## DATASET RECORDS
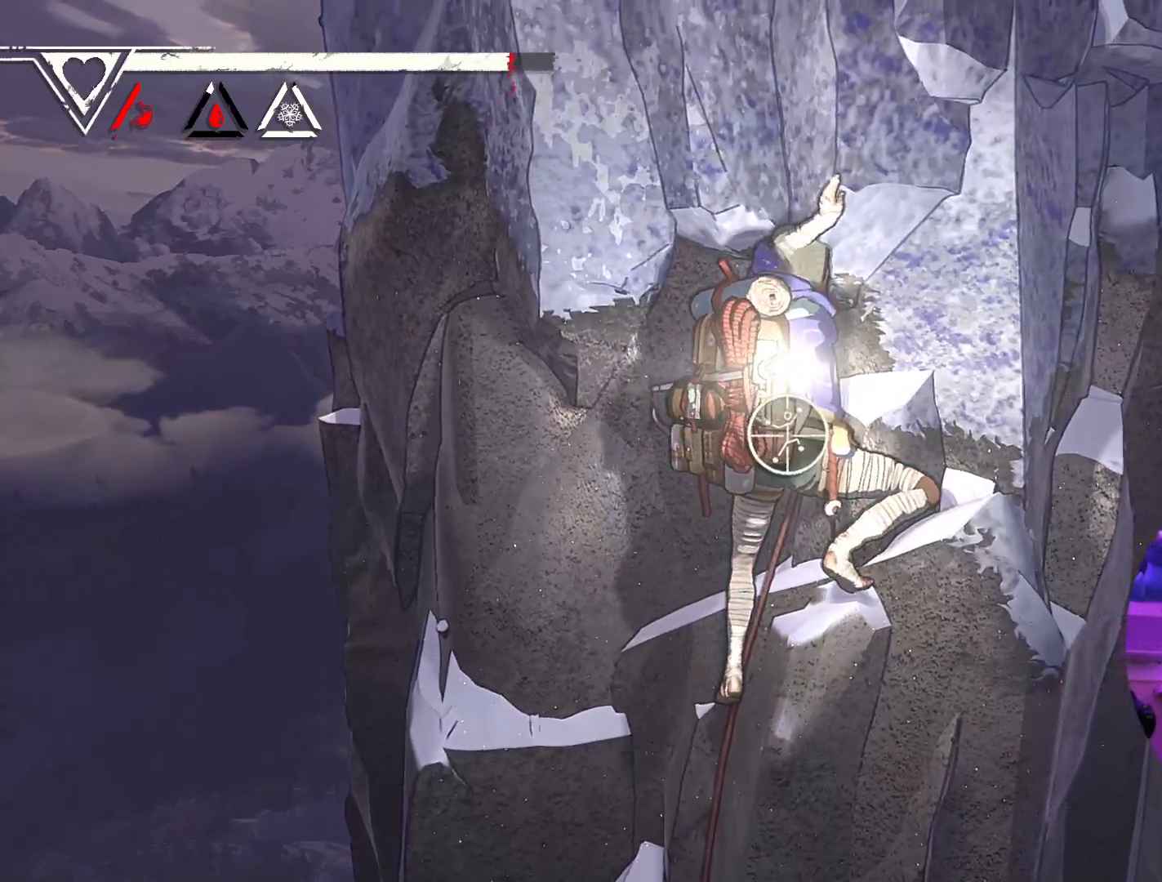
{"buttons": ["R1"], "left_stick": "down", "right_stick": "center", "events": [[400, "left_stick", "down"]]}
* * *
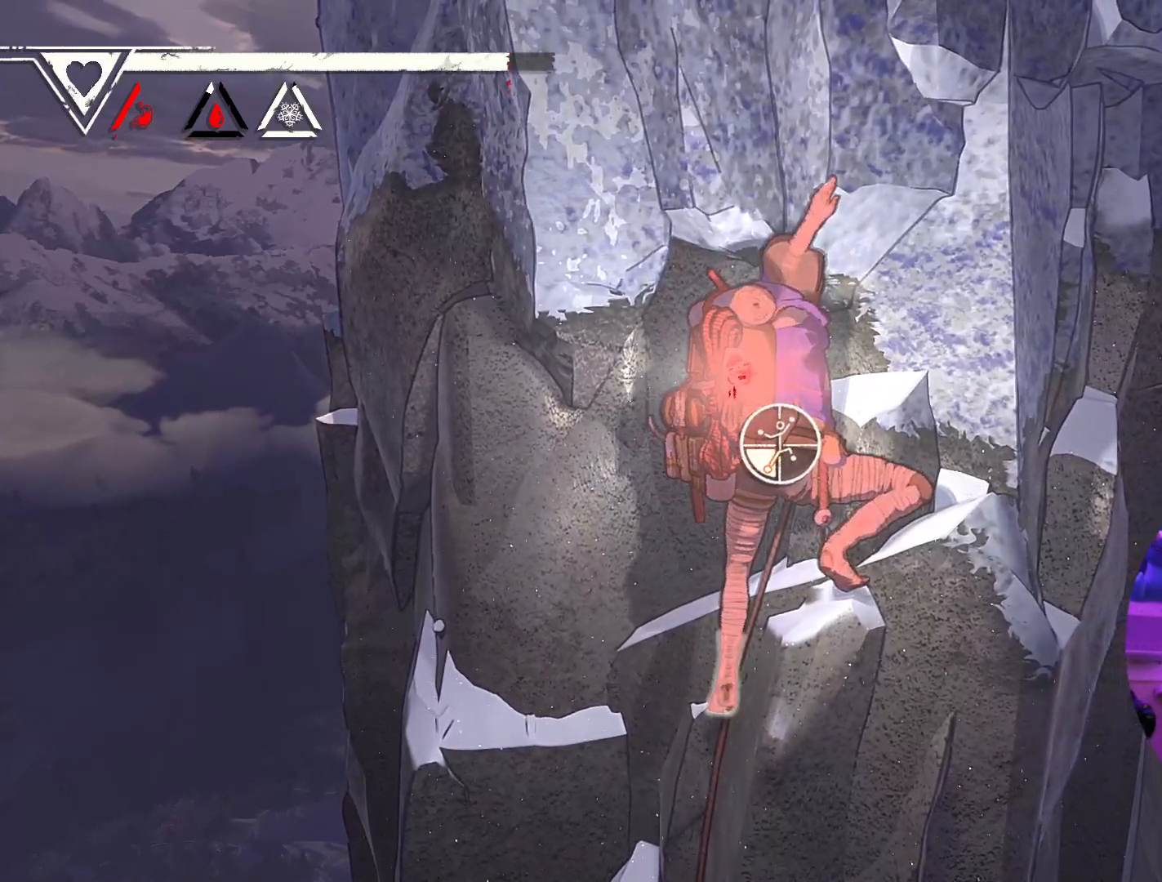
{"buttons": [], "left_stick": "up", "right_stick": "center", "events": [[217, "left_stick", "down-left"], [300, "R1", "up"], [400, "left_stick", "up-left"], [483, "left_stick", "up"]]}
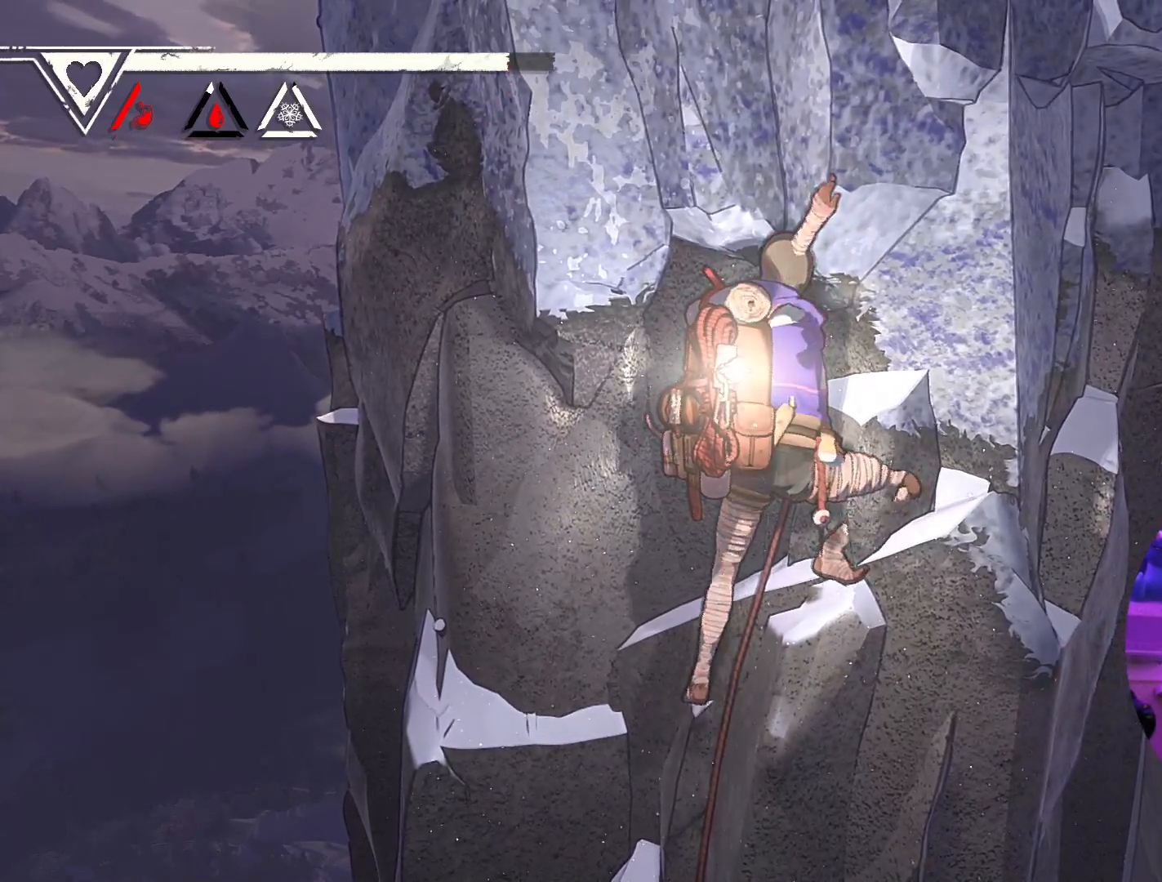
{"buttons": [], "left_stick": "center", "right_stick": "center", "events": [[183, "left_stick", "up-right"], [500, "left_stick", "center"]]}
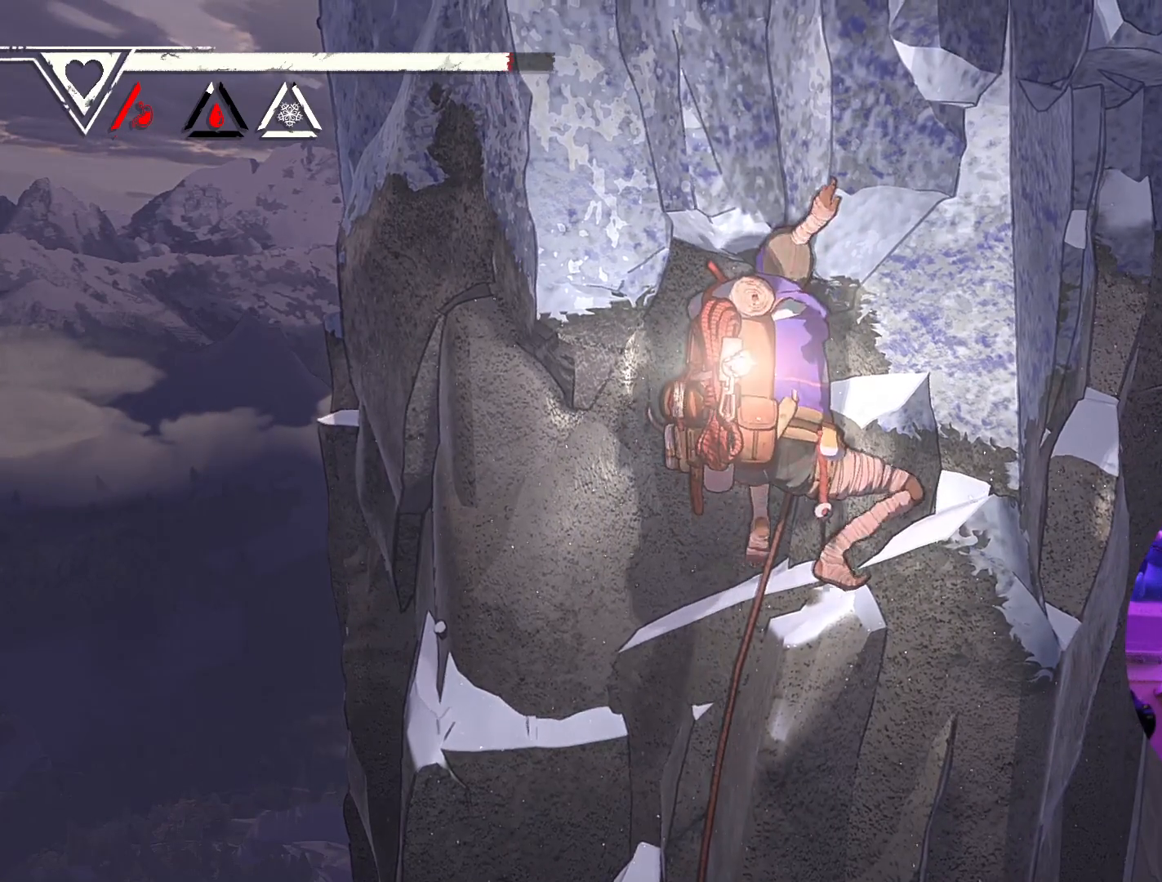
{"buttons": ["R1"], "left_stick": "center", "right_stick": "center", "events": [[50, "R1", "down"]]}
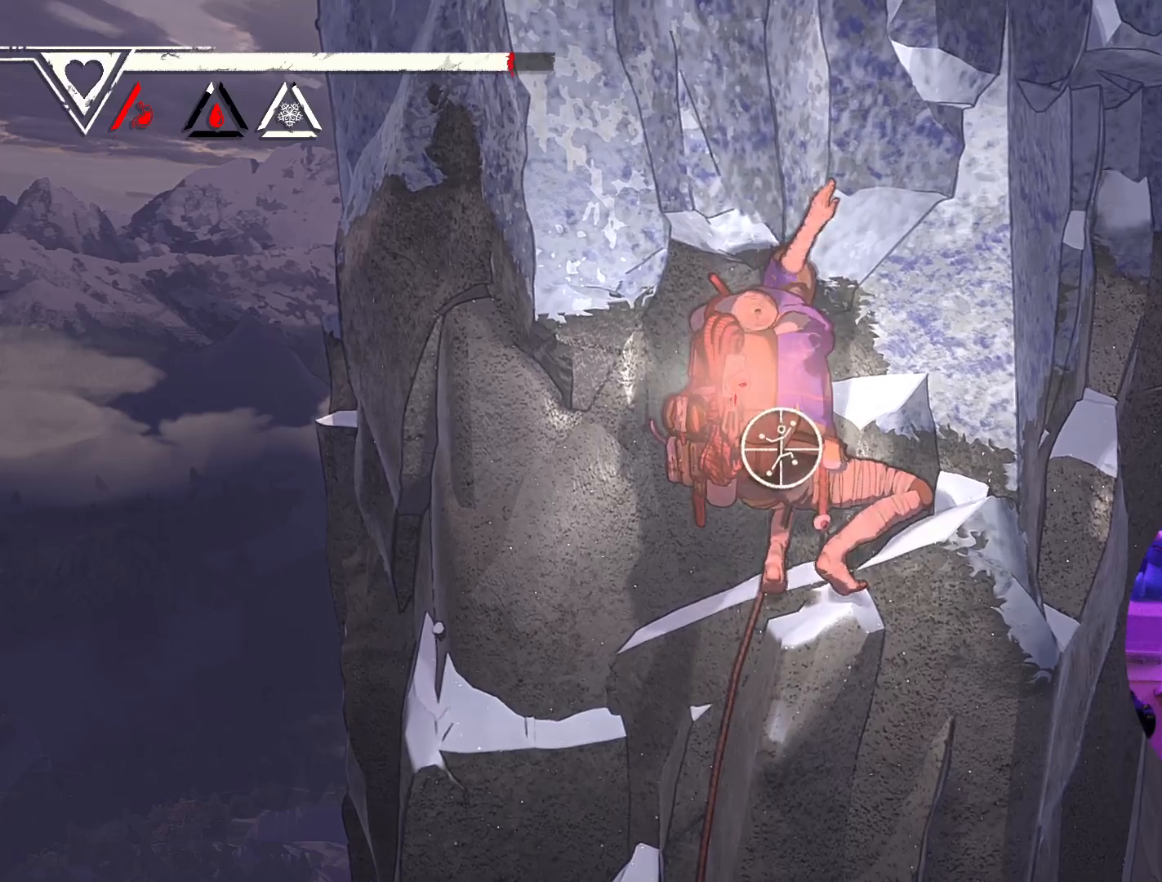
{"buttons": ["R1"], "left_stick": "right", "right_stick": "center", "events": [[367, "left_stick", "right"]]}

## EXERCISE AIM
Scan the material above line by line and report how many lines contain the word "down", nothing further.

## YOUR SOLUTION
3